2. Contact their references. Every developer should also provide you with the names and contact information of people who can vouch for their skills and abilities. This is one of the best ways to make sure that your app is placed in the right hands. If you contact other companies and individuals to ask about their experience with a particular developer and they vouch for his or her work ethic and the quality of his results, you know that you are likely hiring someone you can trust. If this is a developer’s first big project or first contract project, they might not have any references to share–you have to decide whether you are okay with this.

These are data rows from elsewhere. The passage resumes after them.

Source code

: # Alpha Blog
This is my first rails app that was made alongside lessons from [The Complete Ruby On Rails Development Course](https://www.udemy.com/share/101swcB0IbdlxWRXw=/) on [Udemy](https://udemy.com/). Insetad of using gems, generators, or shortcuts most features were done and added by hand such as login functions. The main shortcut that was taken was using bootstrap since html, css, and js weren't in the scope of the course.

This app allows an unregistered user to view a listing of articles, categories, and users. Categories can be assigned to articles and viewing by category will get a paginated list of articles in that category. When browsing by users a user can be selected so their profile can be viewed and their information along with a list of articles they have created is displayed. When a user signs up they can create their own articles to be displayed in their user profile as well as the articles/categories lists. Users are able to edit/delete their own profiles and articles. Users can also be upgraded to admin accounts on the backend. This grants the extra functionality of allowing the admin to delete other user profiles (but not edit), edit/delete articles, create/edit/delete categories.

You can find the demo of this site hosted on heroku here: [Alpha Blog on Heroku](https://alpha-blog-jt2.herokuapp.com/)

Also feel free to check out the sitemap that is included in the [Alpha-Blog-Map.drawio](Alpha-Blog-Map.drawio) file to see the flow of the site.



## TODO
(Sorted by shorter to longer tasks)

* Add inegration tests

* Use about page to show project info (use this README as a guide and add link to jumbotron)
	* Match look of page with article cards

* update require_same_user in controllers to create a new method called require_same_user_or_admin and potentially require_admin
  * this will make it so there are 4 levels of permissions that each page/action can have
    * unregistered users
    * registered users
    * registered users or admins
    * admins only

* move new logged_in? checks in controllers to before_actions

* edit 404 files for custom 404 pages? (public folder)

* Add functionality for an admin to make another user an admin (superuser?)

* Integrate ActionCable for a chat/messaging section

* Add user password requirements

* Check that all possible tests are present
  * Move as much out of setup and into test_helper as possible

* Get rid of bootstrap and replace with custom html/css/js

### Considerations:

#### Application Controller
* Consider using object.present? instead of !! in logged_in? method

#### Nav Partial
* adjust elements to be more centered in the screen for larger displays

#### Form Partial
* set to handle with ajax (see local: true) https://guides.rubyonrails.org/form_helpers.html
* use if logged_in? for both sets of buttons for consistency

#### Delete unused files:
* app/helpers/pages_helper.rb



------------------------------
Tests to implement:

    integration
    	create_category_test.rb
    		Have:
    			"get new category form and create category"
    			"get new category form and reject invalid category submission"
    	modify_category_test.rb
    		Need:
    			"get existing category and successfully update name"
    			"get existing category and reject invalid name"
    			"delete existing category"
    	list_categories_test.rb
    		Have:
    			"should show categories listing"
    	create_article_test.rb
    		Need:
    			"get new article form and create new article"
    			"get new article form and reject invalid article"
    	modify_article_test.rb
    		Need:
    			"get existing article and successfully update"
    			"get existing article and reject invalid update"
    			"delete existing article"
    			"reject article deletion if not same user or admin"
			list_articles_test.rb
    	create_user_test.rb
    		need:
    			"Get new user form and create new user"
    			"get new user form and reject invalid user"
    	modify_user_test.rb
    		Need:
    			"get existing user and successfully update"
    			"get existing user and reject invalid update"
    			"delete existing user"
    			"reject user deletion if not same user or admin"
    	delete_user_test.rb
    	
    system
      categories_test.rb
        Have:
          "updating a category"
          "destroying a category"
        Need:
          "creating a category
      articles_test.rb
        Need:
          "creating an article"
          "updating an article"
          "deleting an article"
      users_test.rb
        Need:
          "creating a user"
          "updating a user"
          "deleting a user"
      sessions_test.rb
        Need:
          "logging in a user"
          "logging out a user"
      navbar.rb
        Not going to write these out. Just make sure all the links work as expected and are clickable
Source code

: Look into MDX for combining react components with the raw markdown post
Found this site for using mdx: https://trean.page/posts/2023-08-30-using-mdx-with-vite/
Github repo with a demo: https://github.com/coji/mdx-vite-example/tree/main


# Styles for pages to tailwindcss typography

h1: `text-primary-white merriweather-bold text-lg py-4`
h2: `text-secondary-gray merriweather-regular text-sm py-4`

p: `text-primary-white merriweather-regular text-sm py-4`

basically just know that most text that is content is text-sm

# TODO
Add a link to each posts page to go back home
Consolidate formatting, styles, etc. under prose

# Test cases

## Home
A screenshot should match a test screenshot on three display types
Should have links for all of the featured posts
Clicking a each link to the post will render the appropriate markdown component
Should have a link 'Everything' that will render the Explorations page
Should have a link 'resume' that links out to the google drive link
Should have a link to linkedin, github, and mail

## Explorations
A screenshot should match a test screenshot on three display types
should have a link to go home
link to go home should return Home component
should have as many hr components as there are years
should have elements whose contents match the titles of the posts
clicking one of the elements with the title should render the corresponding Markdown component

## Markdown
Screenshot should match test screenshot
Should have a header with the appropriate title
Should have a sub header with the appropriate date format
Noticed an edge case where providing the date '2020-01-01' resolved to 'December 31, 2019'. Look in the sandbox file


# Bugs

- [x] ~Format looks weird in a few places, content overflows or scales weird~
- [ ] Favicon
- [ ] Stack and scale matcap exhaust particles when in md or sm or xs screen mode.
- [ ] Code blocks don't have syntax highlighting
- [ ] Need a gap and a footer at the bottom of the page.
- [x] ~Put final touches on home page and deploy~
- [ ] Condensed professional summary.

3. Ask for a paid sample. Asking for a free sample of work from a professional is bad form and unrealistic. However, being willing to pay for a sample piece of coding, like a widget or the very beginnings of your app, can help you determine whether or not the developer is being truthful about his or her skills and abilities. It’s always better having a thorough understanding upfront, rather than hoping and praying that the developer has the skillset you require, after you’ve already signed the contract and paid them.

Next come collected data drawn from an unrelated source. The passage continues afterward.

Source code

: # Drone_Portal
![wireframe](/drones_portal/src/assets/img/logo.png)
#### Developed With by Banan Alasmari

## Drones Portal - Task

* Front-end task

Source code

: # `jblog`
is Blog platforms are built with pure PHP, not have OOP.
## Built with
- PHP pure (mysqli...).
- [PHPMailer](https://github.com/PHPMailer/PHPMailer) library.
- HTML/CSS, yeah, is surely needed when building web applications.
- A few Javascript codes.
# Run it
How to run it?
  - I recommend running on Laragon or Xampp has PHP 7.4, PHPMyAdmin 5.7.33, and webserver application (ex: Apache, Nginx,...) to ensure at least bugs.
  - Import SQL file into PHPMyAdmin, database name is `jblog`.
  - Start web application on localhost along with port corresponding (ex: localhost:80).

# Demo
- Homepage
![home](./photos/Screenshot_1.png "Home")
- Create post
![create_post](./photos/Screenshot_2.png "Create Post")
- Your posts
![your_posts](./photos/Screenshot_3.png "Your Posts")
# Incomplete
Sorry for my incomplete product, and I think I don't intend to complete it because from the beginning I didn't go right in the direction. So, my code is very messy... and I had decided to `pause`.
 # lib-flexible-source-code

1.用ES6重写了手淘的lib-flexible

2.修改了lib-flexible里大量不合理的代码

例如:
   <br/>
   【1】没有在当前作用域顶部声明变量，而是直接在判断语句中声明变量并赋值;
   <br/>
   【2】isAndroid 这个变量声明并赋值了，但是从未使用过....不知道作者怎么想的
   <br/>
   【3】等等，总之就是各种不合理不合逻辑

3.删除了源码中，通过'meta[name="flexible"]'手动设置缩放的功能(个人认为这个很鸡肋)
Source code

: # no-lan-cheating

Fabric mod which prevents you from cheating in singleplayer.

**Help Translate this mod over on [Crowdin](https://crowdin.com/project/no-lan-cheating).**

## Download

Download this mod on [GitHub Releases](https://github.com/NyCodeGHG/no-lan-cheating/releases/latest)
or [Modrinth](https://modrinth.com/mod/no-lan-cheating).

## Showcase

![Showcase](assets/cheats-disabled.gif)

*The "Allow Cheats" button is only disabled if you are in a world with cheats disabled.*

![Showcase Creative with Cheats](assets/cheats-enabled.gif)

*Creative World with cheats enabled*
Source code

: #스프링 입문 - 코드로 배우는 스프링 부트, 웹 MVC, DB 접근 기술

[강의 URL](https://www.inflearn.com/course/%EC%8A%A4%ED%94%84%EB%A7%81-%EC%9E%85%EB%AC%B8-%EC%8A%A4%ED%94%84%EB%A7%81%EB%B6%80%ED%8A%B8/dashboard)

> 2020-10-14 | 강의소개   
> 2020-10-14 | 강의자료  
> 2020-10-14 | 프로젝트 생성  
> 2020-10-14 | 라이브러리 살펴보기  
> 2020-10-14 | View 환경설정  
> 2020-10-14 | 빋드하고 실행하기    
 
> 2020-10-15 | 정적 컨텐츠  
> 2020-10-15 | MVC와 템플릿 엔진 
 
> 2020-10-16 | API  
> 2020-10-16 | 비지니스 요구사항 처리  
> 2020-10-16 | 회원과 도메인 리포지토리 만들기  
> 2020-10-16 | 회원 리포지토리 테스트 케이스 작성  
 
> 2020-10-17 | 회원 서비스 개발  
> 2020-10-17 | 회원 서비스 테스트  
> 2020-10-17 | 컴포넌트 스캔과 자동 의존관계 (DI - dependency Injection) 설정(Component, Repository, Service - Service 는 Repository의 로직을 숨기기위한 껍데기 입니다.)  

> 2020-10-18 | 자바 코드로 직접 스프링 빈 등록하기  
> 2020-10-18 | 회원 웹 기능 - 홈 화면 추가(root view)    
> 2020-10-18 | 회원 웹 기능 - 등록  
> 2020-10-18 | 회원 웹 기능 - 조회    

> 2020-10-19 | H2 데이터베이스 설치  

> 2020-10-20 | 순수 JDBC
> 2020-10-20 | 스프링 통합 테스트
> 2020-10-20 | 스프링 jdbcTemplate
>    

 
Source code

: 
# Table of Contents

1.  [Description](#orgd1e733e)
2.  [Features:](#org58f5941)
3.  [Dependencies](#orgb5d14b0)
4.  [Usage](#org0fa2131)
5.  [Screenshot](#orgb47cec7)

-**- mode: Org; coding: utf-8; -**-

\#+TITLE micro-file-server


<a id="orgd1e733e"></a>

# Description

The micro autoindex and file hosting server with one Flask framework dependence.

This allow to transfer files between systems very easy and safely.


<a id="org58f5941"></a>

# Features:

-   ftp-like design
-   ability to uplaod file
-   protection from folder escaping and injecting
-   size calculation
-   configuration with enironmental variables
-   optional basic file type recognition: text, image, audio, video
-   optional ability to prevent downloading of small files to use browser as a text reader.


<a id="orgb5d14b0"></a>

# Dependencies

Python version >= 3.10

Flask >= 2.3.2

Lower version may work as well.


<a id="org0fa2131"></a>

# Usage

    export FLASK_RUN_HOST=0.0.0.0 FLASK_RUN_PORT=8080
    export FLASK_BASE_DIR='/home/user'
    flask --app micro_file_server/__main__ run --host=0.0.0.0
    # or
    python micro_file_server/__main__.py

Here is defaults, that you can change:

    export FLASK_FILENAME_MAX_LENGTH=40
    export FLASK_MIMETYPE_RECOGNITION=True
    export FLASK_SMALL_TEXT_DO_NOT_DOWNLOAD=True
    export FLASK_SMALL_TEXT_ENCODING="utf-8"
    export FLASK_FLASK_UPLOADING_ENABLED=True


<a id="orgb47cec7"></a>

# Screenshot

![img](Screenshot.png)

4. Pay attention to how the talk about past projects. It’s common for developers to sign a non-disclosure contract (NDA) before they begin working on a project. NDAs limit what information can be discussed with individual both inside and outside of the project. If the developer speaks freely about past projects that are obviously not supposed to be discussed openly, that person is not very likely to keep your ideas secret and safe once your project is finished. You only want to work with people that respect the NDAs and copyright contracts that they have signed.
5. Give information only on a need to know basis. If there is information about your app or game that the developer does not really need to know, why offer it up? Leaving out story elements from a game that are not necessary for the developer to understand fully (especially those that would prevent him from being able to steal the entire story and sell it to another developer or use it himself) or specific functions of the app, can be a great way to protect the core of the idea. If there is information he doesn’t need to know, just don’t tell him that information.
Hiring a programmer overseas doesn’t have to be dangerous and it doesn’t have to be risky. Taking these precautions can help you protect your idea and ensure that you find someone who has the right skills, at the right price for your needs.